━━━━━ Extract provided ━━━━━
Louis said:

>
>   I think some of us are being too harsh.  We aren't
>   very understanding of our very young students. 
>   We're not walking in their shoes or remembering how
>   we were like at those ages.
>
And Louis hit a nerve, as usual; it's early in the morning:

I was not a "nerd" in those days. That came later for me. I was a late 
bloomer--those frontal lobes resisted maturation for a long time.

At 19 I decided California was the place for me and I hitch hiked from Chicago 
to California in November! Scares me to death to think back on it. But I still 
have memories of a family in Arkansas that wanted to take me home for Sunday 
dinner with the grandparents, horrible truck drivers who got fresh and I had 
jump out of the cab of a moving truck, and lots of interesting people with lots 
of stories. 

BUT I was also interested in what was going on around me. I walked blocks 
campaigning for McCarthy, I knew every statistic and battle in Viet Nam and 
wrote letters to anonymous soldiers (I failed in motivating our psych club to 
send home baked cookies to my son's unit in Marez--outside of Mosul), I liked 
Mark Twain, so at 18 I drove myself down to Hannibal, MO to see his birth place 
and all the 'touristy' stuff about him. I read every book he wrote or that was 
written about him and I still love to watch the Mark Twain comedy awards on 
PBS. Eventually I went to Angel's Camp and Twain Harte in California. I WAS 
different. So I DO have a hard time relating.
━━━━━
● Your objective
Continue the forum reply recalling its writer's youth, picking up immediately after its final sentence.
━━━━━ Data shown ━━━━━
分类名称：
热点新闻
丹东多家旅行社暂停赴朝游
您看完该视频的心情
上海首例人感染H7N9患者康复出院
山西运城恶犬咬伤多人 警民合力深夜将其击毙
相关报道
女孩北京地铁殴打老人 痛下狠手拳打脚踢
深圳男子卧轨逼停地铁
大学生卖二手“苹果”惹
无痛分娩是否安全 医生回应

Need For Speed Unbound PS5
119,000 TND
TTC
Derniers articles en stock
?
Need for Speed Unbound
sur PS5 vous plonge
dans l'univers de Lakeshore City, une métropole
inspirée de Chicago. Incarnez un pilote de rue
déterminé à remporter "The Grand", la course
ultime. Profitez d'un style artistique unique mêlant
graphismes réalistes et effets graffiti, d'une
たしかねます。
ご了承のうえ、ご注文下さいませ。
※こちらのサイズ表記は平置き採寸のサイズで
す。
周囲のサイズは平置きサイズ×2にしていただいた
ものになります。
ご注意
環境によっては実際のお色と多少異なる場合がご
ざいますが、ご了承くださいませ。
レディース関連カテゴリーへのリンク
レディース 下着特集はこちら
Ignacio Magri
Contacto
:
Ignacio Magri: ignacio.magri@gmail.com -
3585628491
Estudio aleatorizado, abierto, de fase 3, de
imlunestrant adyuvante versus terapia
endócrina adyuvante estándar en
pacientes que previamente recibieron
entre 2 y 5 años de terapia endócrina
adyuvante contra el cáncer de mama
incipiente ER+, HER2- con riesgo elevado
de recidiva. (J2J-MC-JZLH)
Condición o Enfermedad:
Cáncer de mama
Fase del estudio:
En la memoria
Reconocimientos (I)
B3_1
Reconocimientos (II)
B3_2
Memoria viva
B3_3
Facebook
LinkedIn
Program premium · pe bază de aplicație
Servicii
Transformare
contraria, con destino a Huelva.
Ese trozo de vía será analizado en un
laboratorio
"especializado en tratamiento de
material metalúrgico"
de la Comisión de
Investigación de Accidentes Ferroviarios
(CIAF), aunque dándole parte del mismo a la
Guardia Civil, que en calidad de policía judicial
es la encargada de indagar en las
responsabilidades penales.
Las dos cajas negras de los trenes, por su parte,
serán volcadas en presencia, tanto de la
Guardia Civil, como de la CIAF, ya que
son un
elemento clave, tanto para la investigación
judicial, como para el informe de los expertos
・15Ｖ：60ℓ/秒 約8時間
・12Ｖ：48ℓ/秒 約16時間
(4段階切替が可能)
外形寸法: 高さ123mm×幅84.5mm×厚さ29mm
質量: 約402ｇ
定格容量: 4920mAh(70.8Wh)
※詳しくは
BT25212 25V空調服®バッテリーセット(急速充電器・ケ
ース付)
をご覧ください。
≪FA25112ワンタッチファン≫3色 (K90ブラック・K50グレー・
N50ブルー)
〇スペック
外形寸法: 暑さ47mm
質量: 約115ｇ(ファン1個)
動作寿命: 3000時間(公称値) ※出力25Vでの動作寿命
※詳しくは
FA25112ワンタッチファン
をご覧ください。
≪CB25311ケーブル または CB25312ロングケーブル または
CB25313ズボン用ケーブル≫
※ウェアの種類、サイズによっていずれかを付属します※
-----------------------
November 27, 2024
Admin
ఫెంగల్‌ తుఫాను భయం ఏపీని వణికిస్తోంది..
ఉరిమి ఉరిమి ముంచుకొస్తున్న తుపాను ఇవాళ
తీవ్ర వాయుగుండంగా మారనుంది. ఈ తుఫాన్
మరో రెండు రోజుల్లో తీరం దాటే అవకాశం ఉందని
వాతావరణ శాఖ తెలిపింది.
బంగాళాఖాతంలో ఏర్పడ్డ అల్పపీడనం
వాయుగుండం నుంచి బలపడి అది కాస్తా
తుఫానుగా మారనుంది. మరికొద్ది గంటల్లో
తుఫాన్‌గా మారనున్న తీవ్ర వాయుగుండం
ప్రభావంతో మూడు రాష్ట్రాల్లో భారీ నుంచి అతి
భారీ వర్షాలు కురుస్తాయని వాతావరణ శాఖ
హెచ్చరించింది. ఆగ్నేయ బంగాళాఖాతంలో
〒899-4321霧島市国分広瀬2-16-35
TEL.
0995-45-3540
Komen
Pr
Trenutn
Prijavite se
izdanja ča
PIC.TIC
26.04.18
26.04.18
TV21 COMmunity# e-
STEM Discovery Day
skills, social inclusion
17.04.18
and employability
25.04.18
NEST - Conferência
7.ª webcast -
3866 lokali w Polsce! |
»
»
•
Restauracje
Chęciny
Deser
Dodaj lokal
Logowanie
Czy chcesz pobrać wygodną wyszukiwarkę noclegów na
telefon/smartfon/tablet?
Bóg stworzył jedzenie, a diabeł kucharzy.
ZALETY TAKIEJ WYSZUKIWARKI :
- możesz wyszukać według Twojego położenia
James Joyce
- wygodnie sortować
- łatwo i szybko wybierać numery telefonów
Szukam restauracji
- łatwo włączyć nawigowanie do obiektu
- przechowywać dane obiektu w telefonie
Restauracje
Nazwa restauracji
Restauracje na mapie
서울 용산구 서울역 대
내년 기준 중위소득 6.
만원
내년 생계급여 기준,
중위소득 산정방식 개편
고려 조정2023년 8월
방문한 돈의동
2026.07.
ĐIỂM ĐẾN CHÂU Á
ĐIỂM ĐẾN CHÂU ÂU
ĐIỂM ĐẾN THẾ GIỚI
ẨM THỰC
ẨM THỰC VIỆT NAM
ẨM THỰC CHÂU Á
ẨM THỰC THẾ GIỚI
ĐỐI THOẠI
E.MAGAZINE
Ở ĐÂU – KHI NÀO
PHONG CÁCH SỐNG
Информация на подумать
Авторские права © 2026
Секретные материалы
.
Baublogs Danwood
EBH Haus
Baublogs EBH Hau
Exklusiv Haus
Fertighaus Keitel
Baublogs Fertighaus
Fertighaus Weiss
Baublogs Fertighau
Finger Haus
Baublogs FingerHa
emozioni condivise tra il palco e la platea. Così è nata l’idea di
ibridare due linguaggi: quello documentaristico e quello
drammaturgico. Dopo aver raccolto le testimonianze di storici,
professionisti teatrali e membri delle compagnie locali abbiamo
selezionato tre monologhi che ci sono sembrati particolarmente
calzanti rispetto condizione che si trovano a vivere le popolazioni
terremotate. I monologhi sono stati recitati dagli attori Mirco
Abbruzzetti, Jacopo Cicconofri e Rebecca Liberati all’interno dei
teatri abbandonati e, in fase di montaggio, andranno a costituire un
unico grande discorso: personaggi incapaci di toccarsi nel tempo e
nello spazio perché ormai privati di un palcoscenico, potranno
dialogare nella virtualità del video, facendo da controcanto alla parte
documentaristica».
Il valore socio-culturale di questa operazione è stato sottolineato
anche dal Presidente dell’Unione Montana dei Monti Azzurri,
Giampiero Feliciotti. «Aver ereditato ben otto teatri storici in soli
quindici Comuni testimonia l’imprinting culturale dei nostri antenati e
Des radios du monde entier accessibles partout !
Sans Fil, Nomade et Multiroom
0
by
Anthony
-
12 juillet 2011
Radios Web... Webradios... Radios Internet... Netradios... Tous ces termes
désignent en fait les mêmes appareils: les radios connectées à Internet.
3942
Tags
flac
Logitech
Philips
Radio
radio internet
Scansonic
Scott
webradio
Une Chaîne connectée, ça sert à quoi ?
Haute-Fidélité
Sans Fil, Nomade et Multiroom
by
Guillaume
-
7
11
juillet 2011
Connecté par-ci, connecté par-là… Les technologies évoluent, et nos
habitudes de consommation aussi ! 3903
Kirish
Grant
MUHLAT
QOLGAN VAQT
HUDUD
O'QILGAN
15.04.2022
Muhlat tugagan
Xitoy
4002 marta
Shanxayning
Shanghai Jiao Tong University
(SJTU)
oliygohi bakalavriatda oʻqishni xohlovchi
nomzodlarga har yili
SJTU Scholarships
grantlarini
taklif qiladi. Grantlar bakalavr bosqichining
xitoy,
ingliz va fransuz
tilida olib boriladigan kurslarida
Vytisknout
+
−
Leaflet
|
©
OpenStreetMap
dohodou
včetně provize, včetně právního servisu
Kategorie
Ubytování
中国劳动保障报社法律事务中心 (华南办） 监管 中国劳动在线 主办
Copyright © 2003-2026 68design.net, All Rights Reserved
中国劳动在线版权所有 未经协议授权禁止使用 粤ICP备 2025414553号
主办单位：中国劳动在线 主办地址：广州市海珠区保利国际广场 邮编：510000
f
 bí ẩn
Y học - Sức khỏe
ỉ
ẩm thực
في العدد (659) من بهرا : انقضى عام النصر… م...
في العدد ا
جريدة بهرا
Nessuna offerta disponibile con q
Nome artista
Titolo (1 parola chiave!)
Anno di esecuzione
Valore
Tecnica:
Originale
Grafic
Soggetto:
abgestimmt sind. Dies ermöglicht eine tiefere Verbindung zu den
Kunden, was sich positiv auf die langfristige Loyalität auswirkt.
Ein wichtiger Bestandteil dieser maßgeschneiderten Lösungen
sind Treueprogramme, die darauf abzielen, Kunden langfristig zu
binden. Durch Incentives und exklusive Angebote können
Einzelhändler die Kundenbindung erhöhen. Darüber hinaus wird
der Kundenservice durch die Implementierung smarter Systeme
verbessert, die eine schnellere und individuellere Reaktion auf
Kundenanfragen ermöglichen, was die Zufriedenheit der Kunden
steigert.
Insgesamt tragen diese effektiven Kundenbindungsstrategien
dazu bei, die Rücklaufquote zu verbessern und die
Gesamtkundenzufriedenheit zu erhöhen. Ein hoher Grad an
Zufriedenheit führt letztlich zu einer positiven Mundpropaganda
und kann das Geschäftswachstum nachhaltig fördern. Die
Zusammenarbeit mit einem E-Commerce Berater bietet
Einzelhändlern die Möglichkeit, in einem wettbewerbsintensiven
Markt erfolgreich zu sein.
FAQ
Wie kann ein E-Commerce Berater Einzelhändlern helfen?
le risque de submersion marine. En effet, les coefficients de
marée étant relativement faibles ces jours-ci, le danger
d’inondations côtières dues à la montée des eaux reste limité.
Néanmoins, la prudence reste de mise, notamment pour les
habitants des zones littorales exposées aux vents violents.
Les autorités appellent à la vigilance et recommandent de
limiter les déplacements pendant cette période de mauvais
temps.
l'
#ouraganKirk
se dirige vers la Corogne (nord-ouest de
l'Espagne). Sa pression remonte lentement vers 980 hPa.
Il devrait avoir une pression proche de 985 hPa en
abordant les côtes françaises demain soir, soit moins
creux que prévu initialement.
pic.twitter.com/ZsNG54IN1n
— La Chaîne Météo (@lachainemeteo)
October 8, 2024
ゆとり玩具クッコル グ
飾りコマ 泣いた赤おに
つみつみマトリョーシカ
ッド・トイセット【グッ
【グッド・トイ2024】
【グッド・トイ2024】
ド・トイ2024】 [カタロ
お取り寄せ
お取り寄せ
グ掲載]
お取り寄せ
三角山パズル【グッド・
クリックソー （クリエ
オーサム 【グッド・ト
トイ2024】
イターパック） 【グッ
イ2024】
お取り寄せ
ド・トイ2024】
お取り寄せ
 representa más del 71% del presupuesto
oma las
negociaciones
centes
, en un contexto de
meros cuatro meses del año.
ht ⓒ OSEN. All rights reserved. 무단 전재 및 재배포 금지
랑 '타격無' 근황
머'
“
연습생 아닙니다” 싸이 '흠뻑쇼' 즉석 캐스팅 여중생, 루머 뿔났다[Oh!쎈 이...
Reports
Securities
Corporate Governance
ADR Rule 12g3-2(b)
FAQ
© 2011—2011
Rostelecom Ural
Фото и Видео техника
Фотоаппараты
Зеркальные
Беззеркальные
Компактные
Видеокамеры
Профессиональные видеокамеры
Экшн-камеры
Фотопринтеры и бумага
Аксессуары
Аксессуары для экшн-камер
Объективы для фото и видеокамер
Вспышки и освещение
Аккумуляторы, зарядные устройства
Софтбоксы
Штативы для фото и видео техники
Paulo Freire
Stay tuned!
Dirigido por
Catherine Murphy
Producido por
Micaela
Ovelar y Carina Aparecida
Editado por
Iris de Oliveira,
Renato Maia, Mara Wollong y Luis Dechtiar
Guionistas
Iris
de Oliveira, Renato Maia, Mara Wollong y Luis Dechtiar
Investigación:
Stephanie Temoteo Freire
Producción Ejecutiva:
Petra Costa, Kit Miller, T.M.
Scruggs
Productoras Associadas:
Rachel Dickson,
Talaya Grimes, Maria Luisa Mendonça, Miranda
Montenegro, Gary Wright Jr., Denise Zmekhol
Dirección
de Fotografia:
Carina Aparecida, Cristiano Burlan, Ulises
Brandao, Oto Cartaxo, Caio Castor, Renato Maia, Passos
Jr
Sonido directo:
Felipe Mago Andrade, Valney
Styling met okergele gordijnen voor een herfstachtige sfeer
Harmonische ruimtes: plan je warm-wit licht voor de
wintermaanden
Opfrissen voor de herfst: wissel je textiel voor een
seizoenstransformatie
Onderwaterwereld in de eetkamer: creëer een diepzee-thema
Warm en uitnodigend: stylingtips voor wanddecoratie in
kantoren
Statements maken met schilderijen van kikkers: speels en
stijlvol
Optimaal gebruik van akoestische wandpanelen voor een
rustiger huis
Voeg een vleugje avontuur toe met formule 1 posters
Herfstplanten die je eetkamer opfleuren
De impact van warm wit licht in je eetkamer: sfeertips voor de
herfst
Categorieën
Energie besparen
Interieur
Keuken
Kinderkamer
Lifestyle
━━━━━
● Written answer
I asked my 19-year old son about some of the things I expected my students to 
know and he didn't know much of it until I cued him. He vaguely knew something 
about Head Start as day care. I had to cue him with Prison in Iraq to get him 
to remember the Abu Gharib story. He does know about fly-fishing from seeing A 
River Runs Through It and his laptop home page is CNN; he mostly reads the 
headlines only--and he is like a lot of his friends who are not nerds. He is 
not a stellar student, last semester he was tickled to get all the (passing) 
letter grades on one report card: A, B, C, D. But he knows a lot about very 
many different things.

So, I AM struggling to understand my students. In each section of 20 about 2 
seem to know something about the world. The other 18 just seem so lost. I'm 
worried about how they are going to function in everyday life with such a poor 
understing of THEIR 'other' people! These students will have a hard time 
relating beyond their limited world. I'm thinking of somehow incorporating 
magazine/newspaper assignments into my classes from now on so at least they 
have to skim them to find information for assignments.

Annette

 
Annette Kujawski Taylor, Ph.D.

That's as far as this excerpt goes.